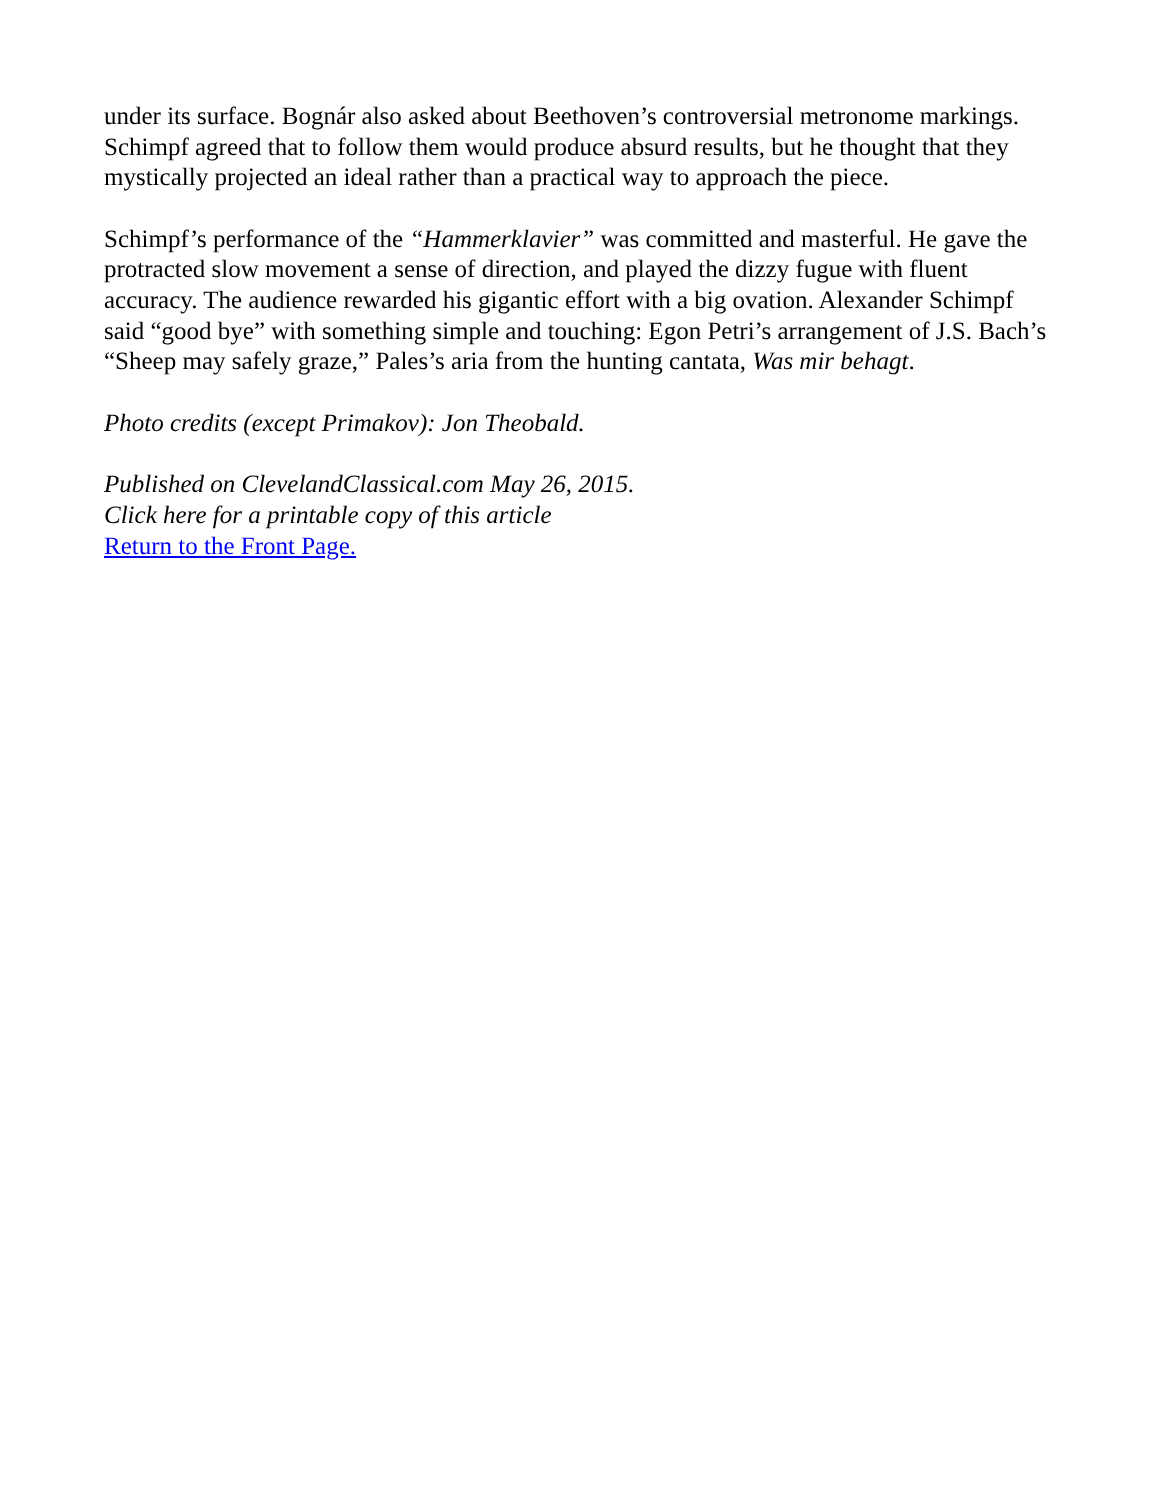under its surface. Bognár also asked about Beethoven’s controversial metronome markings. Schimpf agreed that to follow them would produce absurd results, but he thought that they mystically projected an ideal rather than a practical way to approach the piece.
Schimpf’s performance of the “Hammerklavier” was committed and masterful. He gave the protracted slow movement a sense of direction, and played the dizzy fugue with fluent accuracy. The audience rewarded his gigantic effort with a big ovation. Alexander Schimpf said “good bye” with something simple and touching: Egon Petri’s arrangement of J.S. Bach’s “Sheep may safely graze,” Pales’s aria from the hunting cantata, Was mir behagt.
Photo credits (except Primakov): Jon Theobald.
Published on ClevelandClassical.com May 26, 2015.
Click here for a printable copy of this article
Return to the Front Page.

-*-

- **DIRECTIONS**: Copy out each record word for word and omit any pictures.

- **RESPONSE FOR THIS EXERCISE**:
under its surface. Bognár also asked about Beethoven’s controversial metronome markings. Schimpf agreed that to follow them would produce absurd results, but he thought that they mystically projected an ideal rather than a practical way to approach the piece.
Schimpf’s performance of the “Hammerklavier” was committed and masterful. He gave the protracted slow movement a sense of direction, and played the dizzy fugue with fluent accuracy. The audience rewarded his gigantic effort with a big ovation. Alexander Schimpf said “good bye” with something simple and touching: Egon Petri’s arrangement of J.S. Bach’s “Sheep may safely graze,” Pales’s aria from the hunting cantata, Was mir behagt.
Photo credits (except Primakov): Jon Theobald.
Published on ClevelandClassical.com May 26, 2015.
Click here for a printable copy of this article
Return to the Front Page.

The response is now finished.